Background: Complement activation plays a substantial role in the pathogenesis of primary membranous nephropathy (pMN). C5b-9, C3c, MBL, and factor B have been documented in the subepithelial immune deposits. However, the changing of complement activation products in circulation and urine is not clear.
Methods: We measured the circulating and urinary levels of C1q, MBL, C4d, Bb, properdin, C3a, C5a, and sC5b-9, in 134 patients with biopsy-proven pMN, by enzyme-linked immunosorbent assay. All the plasma values were corrected by eGFR and all the urinary values were corrected by urinary creatinine and urinary protein excretion. Anti-PLA2R antibodies were measured in all patients.

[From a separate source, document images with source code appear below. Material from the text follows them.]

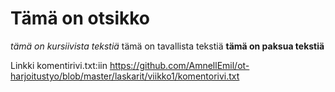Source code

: # Tämä on otsikko
*tämä on kursiivista tekstiä*
tämä on tavallista tekstiä
**tämä on paksua tekstiä**


Linkki komentirivi.txt:iin https://github.com/AmnellEmil/ot-harjoitustyo/blob/master/laskarit/viikko1/komentorivi.txt
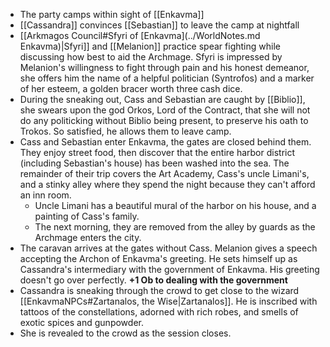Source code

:  - The party camps within sight of [[Enkavma]]
 - [[Cassandra]] convinces [[Sebastian]] to leave the camp at nightfall
 - [[Arkmagos Council#Sfyri of [Enkavma](../WorldNotes.md Enkavma)|Sfyri]] and [[Melanion]] practice spear fighting while discussing how best to aid the Archmage.  Sfyri is impressed by Melanion's willingness to fight through pain and his honest demeanor, she offers him the name of a helpful politician (Syntrofos) and a marker of her esteem, a golden bracer worth three cash dice.
 - During the sneaking out, Cass and Sebastian are caught by [[Biblio]], she swears upon the god Orkos, Lord of the Contract, that she will not do any politicking without Biblio being present, to preserve his oath to Trokos.  So satisfied, he allows them to leave camp.
 - Cass and Sebastian enter Enkavma, the gates are closed behind them.  They enjoy street food, then discover that the entire harbor district (including Sebastian's house) has been washed into the sea.  The remainder of their trip covers the Art Academy, Cass's uncle Limani's, and a stinky alley where they spend the night because they can't afford an inn room.
	 - Uncle Limani has a beautiful mural of the harbor on his house, and a painting of Cass's family.
	 - The next morning, they are removed from the alley by guards as the Archmage enters the city.
 - The caravan arrives at the gates without Cass.  Melanion gives a speech accepting the Archon of Enkavma's greeting.  He sets himself up as Cassandra's intermediary with the government of Enkavma.  His greeting doesn't go over perfectly. **+1 Ob to dealing with the government**
 - Cassandra is sneaking through the crowd to get close to the wizard [[EnkavmaNPCs#Zartanalos, the Wise|Zartanalos]].  He is inscribed with tattoos of the constellations, adorned with rich robes, and smells of exotic spices and gunpowder.
 - She is revealed to the crowd as the session closes.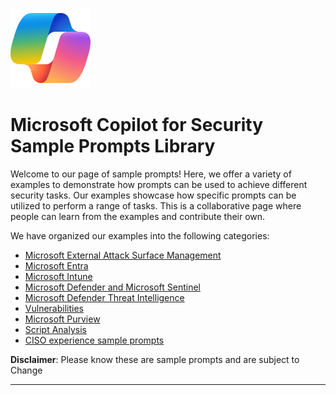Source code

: ![Security CoPilot Logo](https://github.com/Azure/Copilot-For-Security/blob/main/Images/ic_fluent_copilot_64_64%402x.png)
# Microsoft Copilot for Security Sample Prompts Library 

Welcome to our page of sample prompts! Here, we offer a variety of examples to demonstrate how prompts can be used to achieve different security tasks. Our examples showcase how specific prompts can be utilized to perform a range of tasks. This is a collaborative page where people can learn from the examples and contribute their own.


We have organized our examples into the following categories:



  - [Microsoft External Attack Surface Management](https://github.com/Azure/Copilot-For-Security/blob/main/Sample%20Prompts/Microsoft%20External%20Attack%20Surface%20Management/Readme.md)
  - [Microsoft Entra](https://github.com/Azure/Copilot-For-Security/blob/main/Sample%20Prompts/Microsoft%20Entra/Readme.md)
  - [Microsoft Intune](https://github.com/Azure/Copilot-For-Security/blob/main/Sample%20Prompts/Microsoft%20Intune/Readme.md)
  - [Microsoft Defender and Microsoft Sentinel](https://github.com/Azure/Copilot-For-Security/tree/main/Sample%20Prompts/Microsoft%20Defender%20and%20Microsoft%20Sentinel)
  - [Microsoft Defender Threat Intelligence](https://github.com/Azure/Copilot-For-Security/blob/main/Sample%20Prompts/Microsoft%20Defender%20for%20Threat%20Intelligence/Readme.md)
  - [Vulnerabilities](./Vulnerabilities/Readme.md)
  - [Microsoft Purview](https://github.com/Azure/Copilot-For-Security/blob/main/Sample%20Prompts/Microsoft%20Purview/Readme.md)
  - [Script Analysis](./Scripts/)
  - [CISO experience sample prompts](https://github.com/Azure/Copilot-For-Security/blob/main/Sample%20Prompts/Ciso%20Experience%20Sample%20Prompts/readme.md)



**Disclaimer**: Please know these are sample prompts and are subject to Change

***
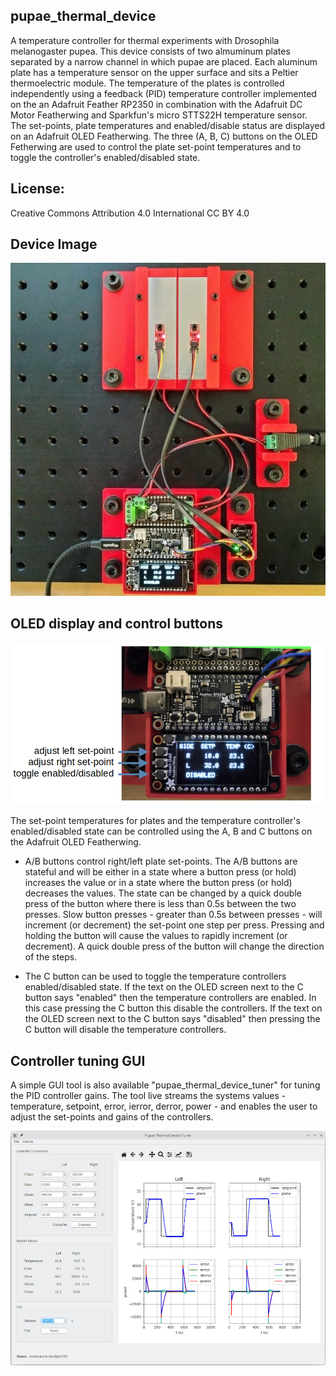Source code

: ## pupae_thermal_device  

A temperature controller for thermal experiments with
Drosophila melanogaster pupea. This device consists of two almuminum plates
separated by a narrow channel in which pupae are placed. Each aluminum plate
has a temperature sensor on the upper surface and sits a Peltier thermoelectric
module.  The temperature of the plates is controlled independently using a
feedback (PID) temperature controller implemented on the an Adafruit Feather
RP2350 in combination with the Adafruit DC Motor Featherwing and Sparkfun's
micro STTS22H temperature sensor. The set-points, plate temperatures and
enabled/disable status are displayed on an Adafruit OLED Featherwing. The three
(A, B, C) buttons on the OLED Fetherwing are used to control the plate set-point temperatures 
and to toggle the controller's enabled/disabled state.

## License: 
Creative Commons Attribution 4.0 International CC BY 4.0



## Device Image 

![screenshot](images/pupae_thermal_device.jpg)


## OLED display and control buttons

![screenshot](images/buttons_figure.png)

The set-point temperatures for plates and the temperature controller's
enabled/disabled state can be controlled using the A, B and C buttons on the
Adafruit OLED Featherwing.

* A/B buttons control right/left plate set-points.  The A/B buttons are
  stateful and will be either in a state where a button press (or hold)
  increases the value or in a state where the button press (or hold) decreases
  the values.  The state can be changed by a quick double press of the button
  where there is less than 0.5s between the two presses.  Slow button presses -
  greater than 0.5s between presses - will increment (or decrement) the
  set-point one step per press.  Pressing and holding the button will cause the
  values to rapidly increment (or decrement). A quick double press of the
  button will change the direction of the steps. 

* The C button can be used to toggle the temperature controllers
  enabled/disabled state. If the text on the OLED screen next to the C button
  says "enabled" then the temperature controllers are enabled. In this case
  pressing the C button this disable the controllers. If the text on the OLED 
  screen next to the C button says "disabled" then pressing the C button will
  disable the temperature controllers.


## Controller tuning GUI 
A simple GUI tool is also available "pupae_thermal_device_tuner" for tuning the
PID controller gains. The tool live streams the systems values - temperature,
setpoint, error, ierror, derror, power - and enables the user to adjust the
set-points and gains of the controllers.  

![screenshot](images/tuner_gui_5.png)



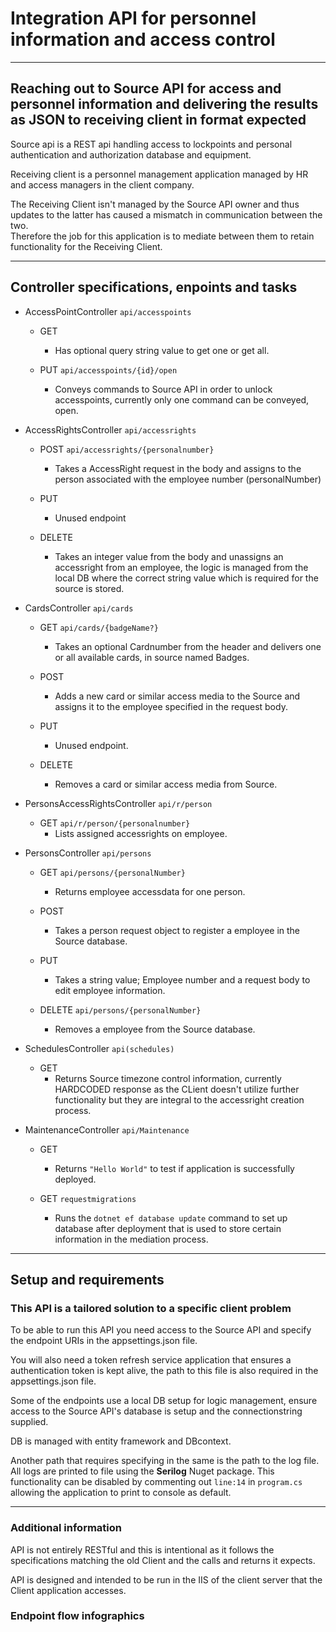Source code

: # Integration API for personnel information and access control

---

## Reaching out to Source API for access and personnel information and delivering the results as JSON to receiving client in format expected

Source api is a REST api handling access to lockpoints and personal authentication and authorization database and equipment.

Receiving client is a personnel management application managed by HR and access managers in the client company.

The Receiving Client isn't managed by the Source API owner and thus updates to the latter has caused a mismatch in communication between the two.  
Therefore the job for this application is to mediate between them to retain functionality for the Receiving Client.

---

## Controller specifications, enpoints and tasks

* AccessPointController `api/accesspoints`
  * GET
    * Has optional query string value to get one or get all.

  * PUT `api/accesspoints/{id}/open`
    * Conveys commands to Source API in order to unlock accesspoints, currently only one command can be conveyed, open.

* AccessRightsController `api/accessrights`
  * POST `api/accessrights/{personalnumber}`
    * Takes a AccessRight request in the body and assigns to the person associated with the employee number (personalNumber)

  * PUT
    * Unused endpoint

  * DELETE
    * Takes an integer value from the body and unassigns an accessright from an employee, the logic is managed from the local DB where the correct string value which is required for the source is stored.

* CardsController `api/cards`
  * GET `api/cards/{badgeName?}`
    * Takes an optional Cardnumber from the header and delivers one or all available cards, in source named Badges.

  * POST
    * Adds a new card or similar access media to the Source and assigns it to the employee specified in the request body.

  * PUT
    * Unused endpoint.

  * DELETE
    * Removes a card or similar access media from Source.


* PersonsAccessRightsController `api/r/person`
  * GET `api/r/person/{personalnumber}`
    * Lists assigned accessrights on employee.

* PersonsController `api/persons`
  * GET `api/persons/{personalNumber}`
    * Returns employee accessdata for one person.

  * POST
    * Takes a person request object to register a employee in the Source database.

  * PUT
    * Takes a string value; Employee number and a request body to edit employee information.

  * DELETE `api/persons/{personalNumber}`
    * Removes a employee from the Source database.

* SchedulesController `api(schedules)`
  * GET
    * Returns Source timezone control information, currently HARDCODED response as the CLient doesn't utilize further functionality but they are integral to the accessright creation process.

* MaintenanceController `api/Maintenance`
  * GET
    * Returns `"Hello World"` to test if application is successfully deployed.

  * GET `requestmigrations`
    * Runs the `dotnet ef database update` command to set up database after deployment that is used to store certain information in the mediation process.


---

## Setup and requirements

### This API is a tailored solution to a specific client problem

To be able to run this API you need access to the Source API and specify the endpoint URIs in the appsettings.json file.

You will also need a token refresh service application that ensures a authentication token is kept alive, the path to this file is also required in the appsettings.json file.

Some of the endpoints use a local DB setup for logic management, ensure access to the Source API's database is setup and the connectionstring supplied.

DB is managed with entity framework and DBcontext.

Another path that requires specifying in the same is the path to the log file.
All logs are printed to file using the **Serilog** Nuget package.
This functionality can be disabled by commenting out `line:14` in `program.cs` allowing the application to print to console as default.

---

### Additional information

API is not entirely RESTful and this is intentional as it follows the specifications matching the old Client and the calls and returns it expects.

API is designed and intended to be run in the IIS of the client server that the Client application accesses.

### Endpoint flow infographics
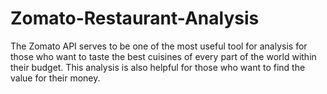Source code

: # Zomato-Restaurant-Analysis
The Zomato API serves to be one of the most useful tool for analysis for those who want to taste the best cuisines of every part of the world within their budget. This analysis is also helpful for those who want to find the value for their money. 



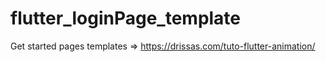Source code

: # flutter_loginPage_template
Get started pages templates
=> https://drissas.com/tuto-flutter-animation/
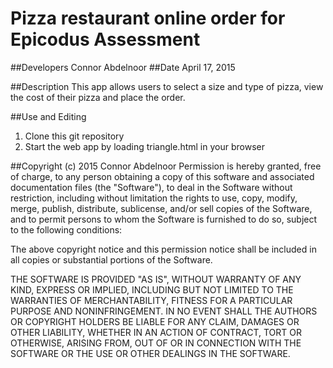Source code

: # Pizza restaurant online order for Epicodus Assessment

##Developers
Connor Abdelnoor
##Date
April 17, 2015

##Description
This app allows users to select a size and type of pizza, view the cost of their pizza
and place the order.

##Use and Editing
1. Clone this git repository
2. Start the web app by loading triangle.html in your browser

##Copyright (c) 2015 Connor Abdelnoor
Permission is hereby granted, free of charge, to any person obtaining a copy
of this software and associated documentation files (the "Software"), to deal
in the Software without restriction, including without limitation the rights
to use, copy, modify, merge, publish, distribute, sublicense, and/or sell
copies of the Software, and to permit persons to whom the Software is
furnished to do so, subject to the following conditions:

The above copyright notice and this permission notice shall be included in
all copies or substantial portions of the Software.

THE SOFTWARE IS PROVIDED "AS IS", WITHOUT WARRANTY OF ANY KIND, EXPRESS OR
IMPLIED, INCLUDING BUT NOT LIMITED TO THE WARRANTIES OF MERCHANTABILITY,
FITNESS FOR A PARTICULAR PURPOSE AND NONINFRINGEMENT. IN NO EVENT SHALL THE
AUTHORS OR COPYRIGHT HOLDERS BE LIABLE FOR ANY CLAIM, DAMAGES OR OTHER
LIABILITY, WHETHER IN AN ACTION OF CONTRACT, TORT OR OTHERWISE, ARISING FROM,
OUT OF OR IN CONNECTION WITH THE SOFTWARE OR THE USE OR OTHER DEALINGS IN
THE SOFTWARE.
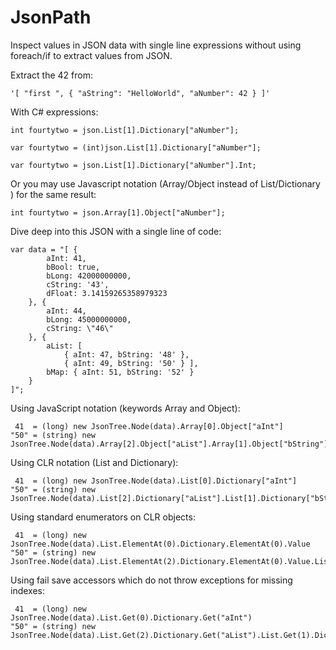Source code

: JsonPath
========

Inspect values in JSON data with single line expressions without using foreach/if to extract values from JSON. 

Extract the 42 from:

    '[ "first ", { "aString": "HelloWorld", "aNumber": 42 } ]'

With C# expressions:

    int fourtytwo = json.List[1].Dictionary["aNumber"];

    var fourtytwo = (int)json.List[1].Dictionary["aNumber"];

    var fourtytwo = json.List[1].Dictionary["aNumber"].Int;

Or you may use Javascript notation (Array/Object instead of List/Dictionary ) for the same result: 

    int fourtytwo = json.Array[1].Object["aNumber"];

Dive deep into this JSON with a single line of code:

    var data = "[ { 
            aInt: 41, 
            bBool: true, 
            bLong: 42000000000, 
            cString: '43', 
            dFloat: 3.14159265358979323 
        }, { 
            aInt: 44, 
            bLong: 45000000000, 
            cString: \"46\"
        }, { 
            aList: [ 
                { aInt: 47, bString: '48' }, 
                { aInt: 49, bString: '50' } ], 
            bMap: { aInt: 51, bString: '52' } 
        }
    ]";

Using JavaScript notation (keywords Array and Object):

     41  = (long) new JsonTree.Node(data).Array[0].Object["aInt"]
    "50" = (string) new JsonTree.Node(data).Array[2].Object["aList"].Array[1].Object["bString"]

Using CLR notation (List and Dictionary):

     41  = (long) new JsonTree.Node(data).List[0].Dictionary["aInt"]
    "50" = (string) new JsonTree.Node(data).List[2].Dictionary["aList"].List[1].Dictionary["bString"]

Using standard enumerators on CLR objects:

     41  = (long) new JsonTree.Node(data).List.ElementAt(0).Dictionary.ElementAt(0).Value
    "50" = (string) new JsonTree.Node(data).List.ElementAt(2).Dictionary.ElementAt(0).Value.List.ElementAt(1).Dictionary.ElementAt(1).Value

Using fail save accessors which do not throw exceptions for missing indexes:

     41  = (long) new JsonTree.Node(data).List.Get(0).Dictionary.Get("aInt")
    "50" = (string) new JsonTree.Node(data).List.Get(2).Dictionary.Get("aList").List.Get(1).Dictionary.Get("bString")
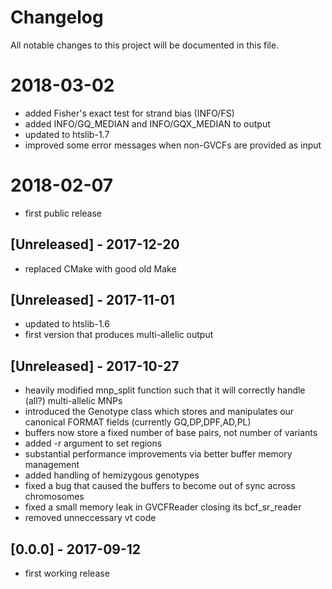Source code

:# Changelog
All notable changes to this project will be documented in this file.

# 2018-03-02
- added Fisher's exact test for strand bias (INFO/FS)
- added INFO/GQ_MEDIAN and INFO/GQX_MEDIAN to output
- updated to htslib-1.7
- improved some error messages when non-GVCFs are provided as input

# 2018-02-07
- first public release

## [Unreleased] - 2017-12-20
- replaced CMake with good old Make

## [Unreleased] - 2017-11-01
- updated to htslib-1.6
- first version that produces multi-allelic output

## [Unreleased] - 2017-10-27
- heavily modified mnp_split function such that it will correctly handle (all?) multi-allelic MNPs
- introduced the Genotype class which stores and manipulates our canonical FORMAT fields (currently GQ,DP,DPF,AD,PL)
- buffers now store a fixed number of base pairs, not  number of variants
- added -r argument to set regions
- substantial performance improvements via better buffer memory management
- added handling of hemizygous genotypes
- fixed a bug that caused the buffers to become out of sync across chromosomes
- fixed a small memory leak in GVCFReader closing its bcf_sr_reader
- removed unneccessary vt code

## [0.0.0] - 2017-09-12
- first working release
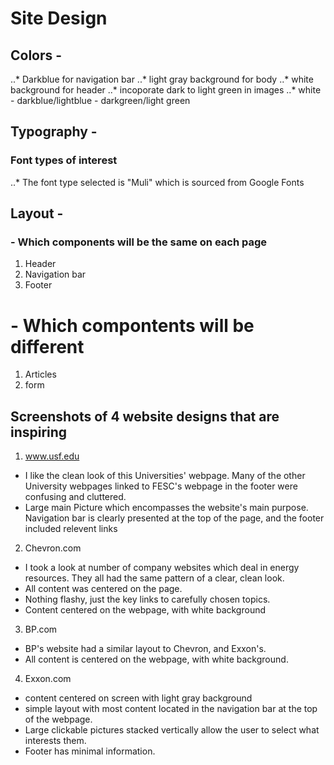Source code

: 




# Site Design 



## Colors - 
..* Darkblue for navigation bar
..* light gray background for body
..* white background for header
..* incoporate dark to light green in images 
..* white - darkblue/lightblue -  darkgreen/light green 


## Typography - 

### Font types of interest 
..* The font type selected is "Muli" which is sourced from Google Fonts 


## Layout - 

### - Which components will be the same on each page 

 1.  Header 
 2.  Navigation bar
 3.  Footer 

# - Which compontents will be different 
 1. Articles 
 2. form


## Screenshots of 4 website designs that are inspiring 

1. www.usf.edu
  * I like the clean look of this Universities' webpage. Many of the other University webpages linked to FESC's webpage in the footer were confusing and cluttered. 
  * Large main Picture which encompasses the website's main purpose. Navigation bar is clearly presented at the top of the page, and the footer included relevent links 

2. Chevron.com 
  * I took a look at number of company websites which deal in energy resources. They all had the same pattern of a clear, clean look. 
  * All content was centered on the page.  
  * Nothing flashy, just the key links to carefully chosen topics. 
  * Content centered on the webpage, with white background 

3. BP.com 
  * BP's website had a similar layout to Chevron, and Exxon's. 
  * All content is centered on the webpage, with white background. 
   

4. Exxon.com 
  * content centered on screen with light gray background 
  * simple layout with most content located in the navigation bar at the top of the webpage. 
  * Large clickable pictures stacked vertically allow the user to select what interests them. 
  * Footer has minimal information. 

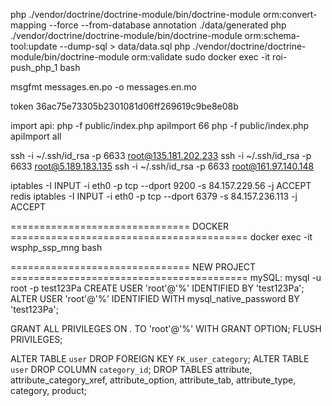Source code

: php ./vendor/doctrine/doctrine-module/bin/doctrine-module orm:convert-mapping --force --from-database annotation ./data/generated
php ./vendor/doctrine/doctrine-module/bin/doctrine-module orm:schema-tool:update --dump-sql > data/data.sql
php ./vendor/doctrine/doctrine-module/bin/doctrine-module orm:validate
sudo docker exec -it roi-push_php_1 bash

msgfmt messages.en.po -o messages.en.mo

token
36ac75e73305b2301081d06ff269619c9be8e08b

import api:
php -f public/index.php apiImport 66
php -f public/index.php apiImport all

ssh -i ~/.ssh/id_rsa -p 6633 root@135.181.202.233
ssh -i ~/.ssh/id_rsa -p 6633 root@5.189.183.135
ssh -i ~/.ssh/id_rsa -p 6633 root@161.97.140.148


iptables -I INPUT -i eth0 -p tcp --dport 9200 -s 84.157.229.56 -j ACCEPT
redis
iptables -I INPUT -i eth0 -p tcp --dport 6379 -s 84.157.236.113 -j ACCEPT


=============================== DOCKER =========================================
docker exec -it wsphp_ssp_mng bash



=============================== NEW PROJECT =========================================
mySQL:
mysql -u root -p test123Pa
CREATE USER 'root'@'%' IDENTIFIED BY 'test123Pa';
ALTER USER 'root'@'%' IDENTIFIED WITH mysql_native_password BY 'test123Pa';

GRANT ALL PRIVILEGES ON *.* TO 'root'@'%' WITH GRANT OPTION;
FLUSH PRIVILEGES;




ALTER TABLE `user` DROP FOREIGN KEY `FK_user_category`;
ALTER TABLE `user` DROP COLUMN `category_id`;
DROP TABLES attribute, attribute_category_xref, attribute_option, attribute_tab, attribute_type, category, product;



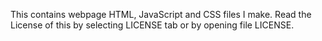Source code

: This contains webpage HTML, JavaScript and CSS files I make.
Read the License of this by selecting LICENSE tab or by opening file LICENSE.
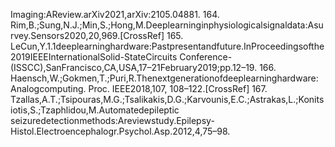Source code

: Imaging:AReview.arXiv2021,arXiv:2105.04881.
164. Rim,B.;Sung,N.J.;Min,S.;Hong,M.Deeplearninginphysiologicalsignaldata:Asurvey.Sensors2020,20,969.[CrossRef]
165. LeCun,Y.1.1deeplearninghardware:Pastpresentandfuture.InProceedingsofthe2019IEEEInternationalSolid-StateCircuits
Conference-(ISSCC),SanFrancisco,CA,USA,17–21February2019;pp.12–19.
166. Haensch,W.;Gokmen,T.;Puri,R.Thenextgenerationofdeeplearninghardware: Analogcomputing. Proc. IEEE2018,107,
108–122.[CrossRef]
167. Tzallas,A.T.;Tsipouras,M.G.;Tsalikakis,D.G.;Karvounis,E.C.;Astrakas,L.;Konitsiotis,S.;Tzaphlidou,M.Automatedepileptic
seizuredetectionmethods:Areviewstudy.Epilepsy-Histol.Electroencephalogr.Psychol.Asp.2012,4,75–98.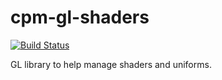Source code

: cpm-gl-shaders
==============

[![Build Status](https://travis-ci.org/iauns/cpm-gl-shaders.png)](https://travis-ci.org/iauns/cpm-gl-shaders)

GL library to help manage shaders and uniforms.

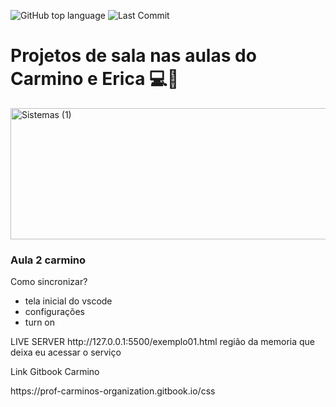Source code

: ![GitHub top language](https://img.shields.io/github/languages/top/leonarddoamaral/usabilidade-web)
![Last Commit](https://img.shields.io/github/last-commit/leonarddoamaral/usabilidade-web)
<h1>Projetos de sala nas aulas do Carmino e Erica 💻🚀</h1>
<img width="1026" height="210" alt="Sistemas (1)" src="https://github.com/user-attachments/assets/001c23dc-c154-4ac3-ba89-40fadb99785f" />


<h3>Aula 2 carmino</h3>
<p>Como sincronizar?</p>
<ul>
  <li>tela inicial do vscode</li>
  <li>configurações</li>
  <li>turn on</li>
</ul>
<p>LIVE SERVER
  http://127.0.0.1:5500/exemplo01.html
  região da memoria que deixa eu acessar o serviço
</p> 

</p>
<p>Link Gitbook Carmino</p>
<link>https://prof-carminos-organization.gitbook.io/css</link>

Results: The plasma complement activation products were elevated both in the patients with and without anti-PLA2R antibodies. C3a levels were remarkably increased in the circulation and urine, much higher than the elevated levels of C5a. C5b-9 was in normal range in plasma, but significantly higher in urine. The urinary C5a had a positive correlation with anti-PLA2R antibody levels and urinary protein. The plasma level of C4d was elevated, but C1q and MBL were comparable to healthy controls. Positive correlations were observed between plasma C4d/MBL and urinary protein, only in the patients with positive anti-PLA2R antibodies but not in those without. The plasma level of Bb was elevated and had positive correlation with urinary protein only in the patients without anti-PLA2R antibodies.
Conclusion: Complement activation products were remarkable increased in pMN and may serve as sensitive biomarkers of disease activity. The complement may be activated through lectin pathway with the existence of anti-PLA2R antibodies, while through alternative pathway in the absence of antibody.
Keywords: C3a; C5a; Complement; PLA2R; Primary membranous nephropathy.